Text passage:
-- start --

# Spotted Gar not a good tankmate



## plumdogg (Jan 21, 2015)

Never take advice that a spotted Gar is good for a central American Cichlid tank The"if it will fit in its mouth" is wrong The spotted I had slayed my Flower horn and two Jags that were well over 4'' the Gar itself was only 8''. And i caught the Gar in the act...


----------



## Iggy Newcastle (May 15, 2012)

Did you add a gar to that already packed 125?


----------



## plumdogg (Jan 21, 2015)

Got rid of Gar all the cichlids are young now can you tell me in that list which one's I can keep in that size tank. Right now all but the texas are 2 inch fish the texas is 6 inches long I have a fluval fx6 for filtration and two 9 watt sterilizer ph is 7 am and nitrate are 0...


----------



## plumdogg (Jan 21, 2015)

Try to understand... I raise them up to about 10 to 12 inches and then donate them to a local pet display (10,000 gallon New World Cichlid tank). However I have always wanted Jags and never had the opportunity till I special ordered them, these fish all share a 125 gallon tank with the largest being a Texas being about 6 inches. Can you tell me at about what size the red devil or jags will be before I start seeing problems out of them. This is the first Red Devil I have ever owned. Right now the only thing that shows aggression is the green terror all the others have drift wood homes and rocks and holes they have claimed. On a side note the Gar only got the Flower horn and one Jag.


----------



## plumdogg (Jan 21, 2015)

Red devil removed


----------

-- end --

Extracted data entries:

-- start --

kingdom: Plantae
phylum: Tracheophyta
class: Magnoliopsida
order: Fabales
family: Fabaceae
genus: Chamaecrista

-- end --
-- start --

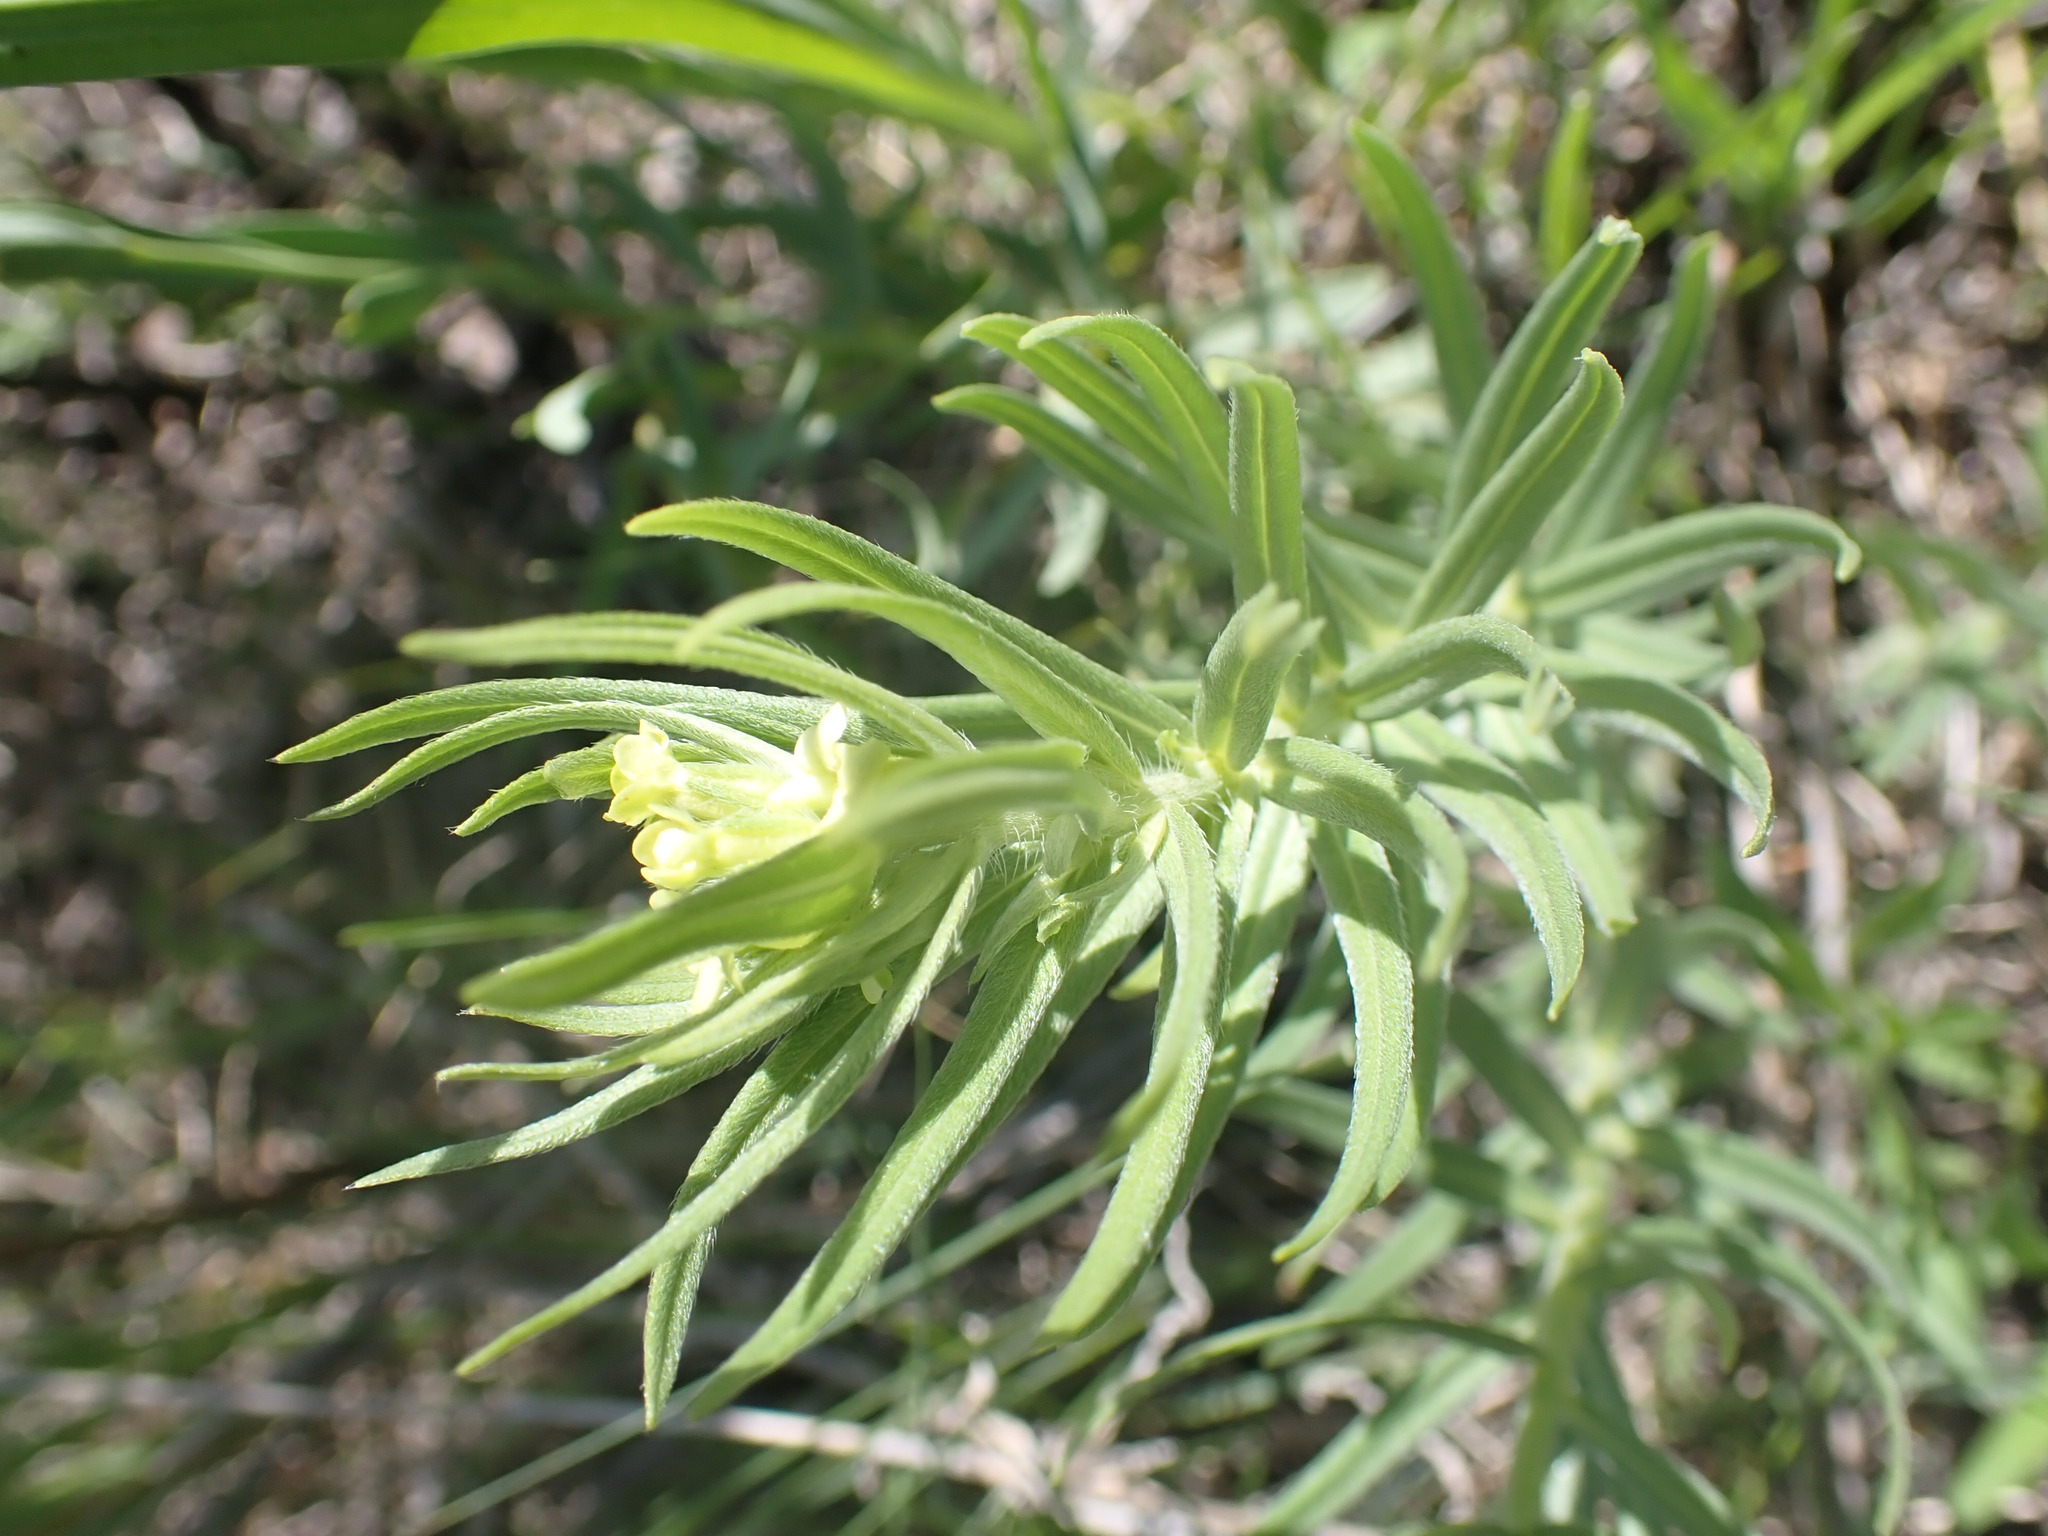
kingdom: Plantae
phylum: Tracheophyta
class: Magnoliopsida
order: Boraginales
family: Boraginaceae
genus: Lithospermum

-- end --

What to do:
[1] From the thread about spotted gar as tankmates, return the passage between "## Iggy Newcastle" and "nitrate are 0...", inclusive.
[2] Translate this sentence from the spotted gar thread into Spanish: "This is the first Red Devil I have ever owned."

Answers to each task:
[1]
## Iggy Newcastle (May 15, 2012)

Did you add a gar to that already packed 125?


----------



## plumdogg (Jan 21, 2015)

Got rid of Gar all the cichlids are young now can you tell me in that list which one's I can keep in that size tank. Right now all but the texas are 2 inch fish the texas is 6 inches long I have a fluval fx6 for filtration and two 9 watt sterilizer ph is 7 am and nitrate are 0...

[2] Este es el primer diablo rojo que he tenido.